Devant un tel océan de fadeur, on peut en effet se demander ce qu’il reste de l’héritage des grands esthètes du wu xia pian : King Hu, Chang Cheh, Chu Yuan, Ching Siu Tung et Tsui Hark… Autant de grands réalisateurs ayant su donner une patte graphique et cinématographique (notamment grâce au montage) à leurs films. Pourquoi uniformiser la production et donner au bout du compte un film formaté, calibré pour ressembler à n’importe quel film de capes et d’épées occidental ? Tout le monde n’a pas le talent de Ridley Scott, et voir les wu xia pian actuels réduits à l’état de sous-sous-sous Kingdom of Heaven est bien triste. La démarche est un tel génocide créatif, qu’on ne retrouve plus guère la « Hong Kong touch » des wu xia pian qui ont pourtant fait la gloire du cinéma local.

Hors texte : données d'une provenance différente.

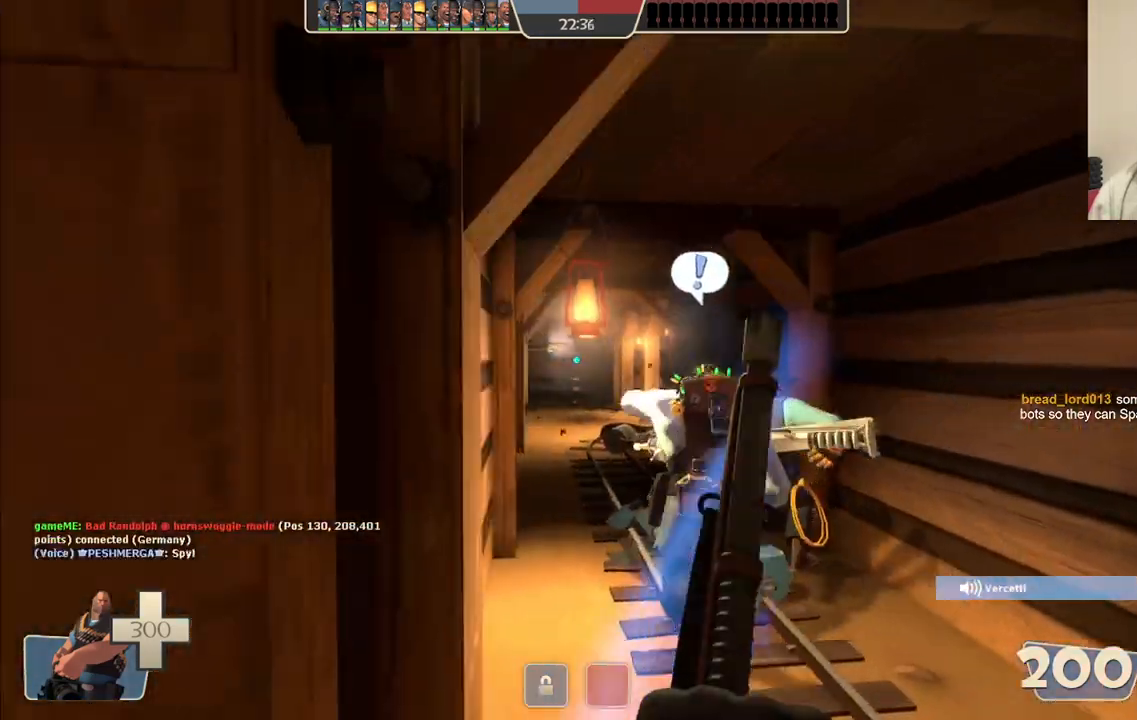
{"buttons": ["L2"], "left_stick": "up", "right_stick": "center", "events": [[500, "left_stick", "up"]]}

Trop d’élans épiques, de musique symphonique ont pour effet de faire des films de style hollywoodien, tentant de rendre aussi authentique que possible ce que l’on voit à l’écran. Sauf que ce n’est absolument pas ce que recherche à voir l’amateur de cinéma de Hong Kong, qu’on se le dise. Disons le tel quel, le genre est devenu chiant, sans originalité et les photographies sales et réalistes sont tout bonnement moches. Arrêtons le massacre messieurs, et rendez-nous le kitsch et la folie qui faisaient les qualités de ce cinéma.

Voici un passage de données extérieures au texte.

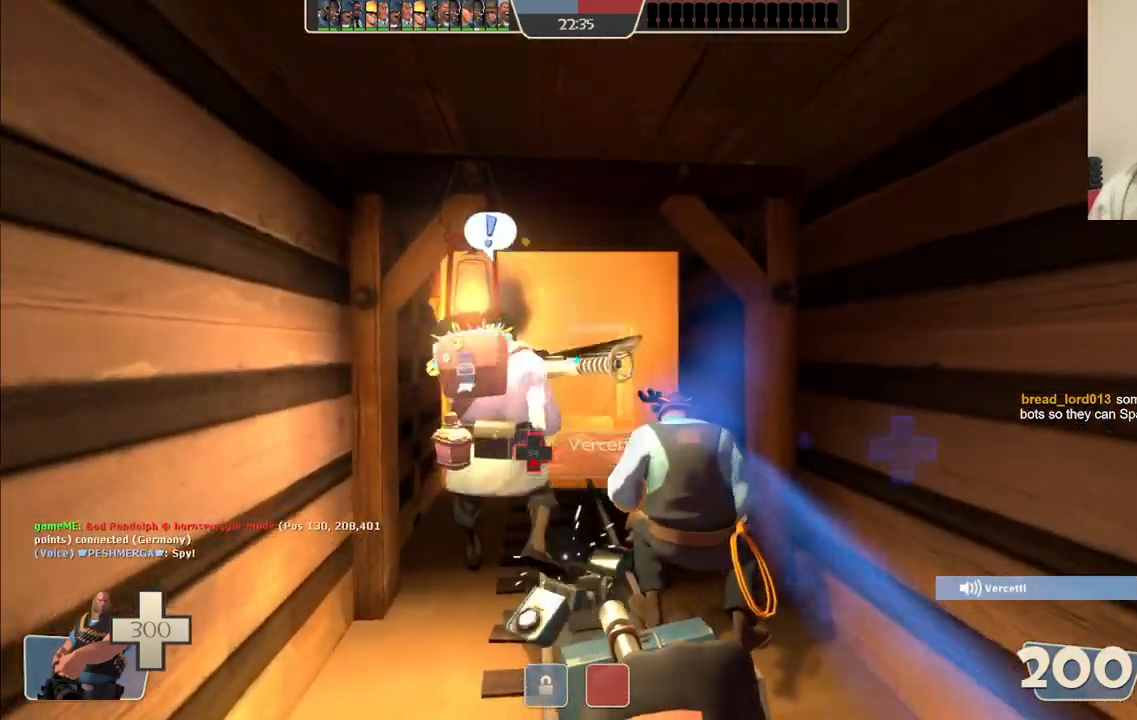
{"buttons": ["L2"], "left_stick": "up", "right_stick": "center", "events": []}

For Whom the Jingle Bell Tolls

Dans ce paysage en proie au chaos, Jingle Ma est un peu un cavalier de l’apocalypse, venu porter le coup fatal à un genre déjà mourant. Reprenant l’histoire déjà bien connu chez nous de Mulan (merci Disney!), le réalisateur s’essaie au genre en reproduisant les clichés bien pompeux du wu xia pian moderne, mais avec toutes ces petites choses qui rendent le spectacle encore plus insupportable, à commencer par cette chère Zhao Wei. On se souvient de l’actrice pour son rôle dans Shaolin Soccer, mais en dehors de ça, elle représente véritablement l’archétype de l’actrice mainland insupportable, au jeu mélodramatique trop appuyé et au visage tête à claque. Si le personnage de Mulan est intéressant, partagé entre douceur et bravoure, entre féminité et travestissement, Zhao Wei ne parvient pas à donner au personnage toute sa crédibilité, surtout lors des scènes d’action ou les grimaces de l’actrice jouent contre elle.

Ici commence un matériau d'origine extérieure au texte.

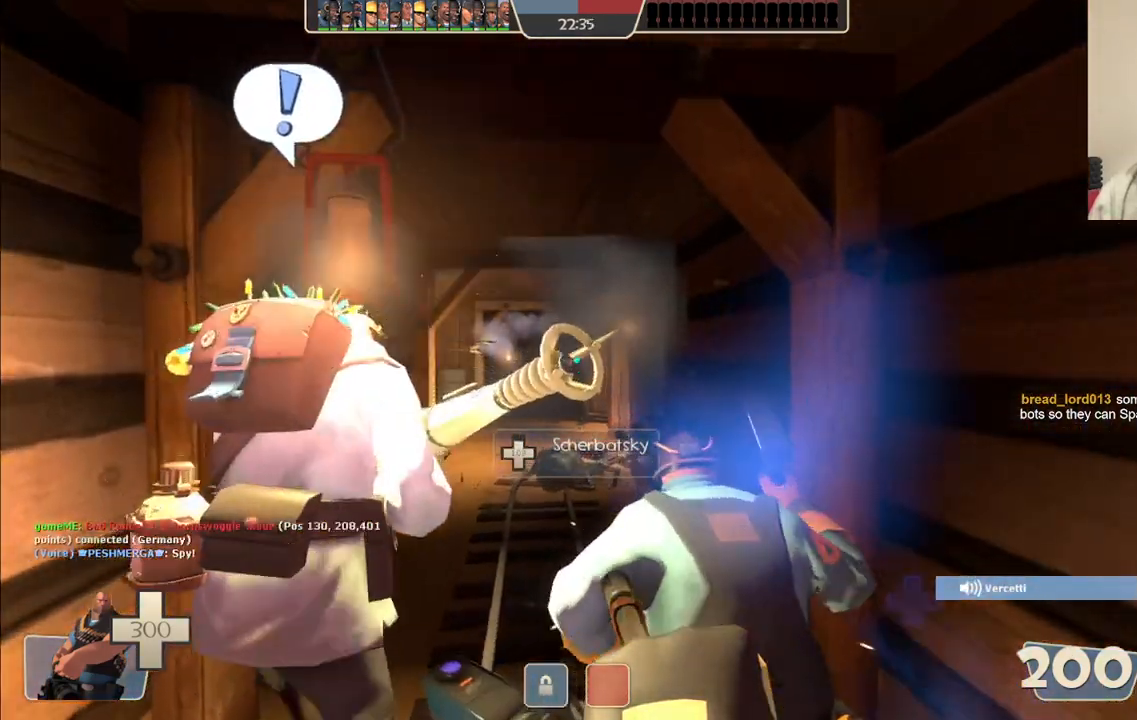
{"buttons": ["L2"], "left_stick": "up", "right_stick": "center", "events": []}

Mulan entretient une relation de complicité avec son ami d’enfance, incarné par Jaycee Chan. L’acteur peut se montrer plus ou moins bon selon les films, mais en jouant ici fortement sur le registre comique, il se montre finalement assez mauvais. Reste Hu Jun, qui parvient toujours à marquer les scènes dans lesquelles il apparaît, grâce à sa présence et sa stature imposante. Sous ses airs de fable féministe, le film attache assez d’importance à la féminité et aux tourments qui habitent Mulan, qui respecte le devoir de piété filiale tout en s’émancipant. Jingle Ma parvient également à placer quelques élans romantiques dans son film, via le personnage incarné par Chen Kun qui flirte avec Mulan, et prouve qu’il n’est pas taillé pour le genre, comme l’avait déjà laissé entrevoir le terrible Butterfly Lovers.

Mulan est loin d’être une réussite et aurait mérité de rester inconnu en occident. On pourra se consoler en revoyant le film d’animation Disney, qui dégage pour sa part une certaine poésie. Côté éditorial, on remerciera FIP de rendre une fois de plus plus laid qu’il ne l’est déjà, en retouchant les écritures, donnant au tout l’effet d’un mauvais fansub. En guise de bonus, on trouvera une interview du casting de 30 minutes, un making of d’un quart d’heure et la bande-annonce du film.

Verdict:

Mulan de Jingle Ma, disponible en DVD et Blu-Ray, édité par FIP, disponible depuis le 18/05/2011.